Among the many astonishing facets of Christopher Nolan’s “Oppenheimer” is the speed at which the movie came together. In early 2021, the director read “American Prometheus: The Triumph and Tragedy of J. Robert Oppenheimer,” a sweeping biography by Martin Sherwin and Kai Bird of the physicist known as the father of the atomic bomb. Riveted, Nolan immediately began adapting it into a screenplay. Less than a year later, he was filming. The movie, among this summer’s most anticipated, premieres on Friday.
But that’s only half the equation. By another metric — befitting one of history’s most complex figures and a filmmaker drawn to labyrinthine narratives — the adaptation of “Oppenheimer” can be seen as a multigenerational saga nearly half a century in the making. Nolan’s epic movie builds on an epic book with an epic industry backstory. The writing of “American Prometheus” took 25 years, and since its publication in 2005, the book had been floating through Hollywood like an atom no one could figure out how to split: always under option, never moving past development.

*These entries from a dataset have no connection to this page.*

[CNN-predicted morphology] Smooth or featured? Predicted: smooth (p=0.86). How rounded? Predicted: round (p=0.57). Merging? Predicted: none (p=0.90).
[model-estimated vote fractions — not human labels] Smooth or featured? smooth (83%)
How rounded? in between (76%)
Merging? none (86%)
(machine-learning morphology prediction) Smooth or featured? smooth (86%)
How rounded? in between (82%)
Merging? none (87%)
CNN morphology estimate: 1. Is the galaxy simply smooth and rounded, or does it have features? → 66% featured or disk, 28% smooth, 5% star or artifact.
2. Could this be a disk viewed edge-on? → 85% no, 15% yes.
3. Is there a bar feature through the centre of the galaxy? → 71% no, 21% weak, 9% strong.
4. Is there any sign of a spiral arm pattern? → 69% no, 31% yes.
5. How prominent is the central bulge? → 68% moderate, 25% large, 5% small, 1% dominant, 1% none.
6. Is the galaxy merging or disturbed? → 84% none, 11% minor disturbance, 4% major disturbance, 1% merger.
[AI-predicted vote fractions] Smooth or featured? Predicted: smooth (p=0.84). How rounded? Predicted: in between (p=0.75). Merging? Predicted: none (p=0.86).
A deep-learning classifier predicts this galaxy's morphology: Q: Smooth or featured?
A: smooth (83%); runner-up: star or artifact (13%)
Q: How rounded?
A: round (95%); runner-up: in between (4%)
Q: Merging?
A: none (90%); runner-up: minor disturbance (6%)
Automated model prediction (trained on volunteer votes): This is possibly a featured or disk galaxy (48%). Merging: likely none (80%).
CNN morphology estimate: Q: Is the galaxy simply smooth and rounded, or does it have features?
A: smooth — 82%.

This origin story begins in 1980, when Martin Sherwin, then 43, signed with Knopf to write a biography of Oppenheimer. Marty, as everyone called him, poured himself into the research, taking his family on a trip to New Mexico to meet Oppenheimer’s reclusive son, Peter, and tracking down just about every living person who had known the scientist. In time, Sherwin amassed some 50,000 pages of declassified government documents outlining Oppenheimer’s years as director of the Los Alamos lab and the subsequent loss of his security clearance during the panic of McCarthyism.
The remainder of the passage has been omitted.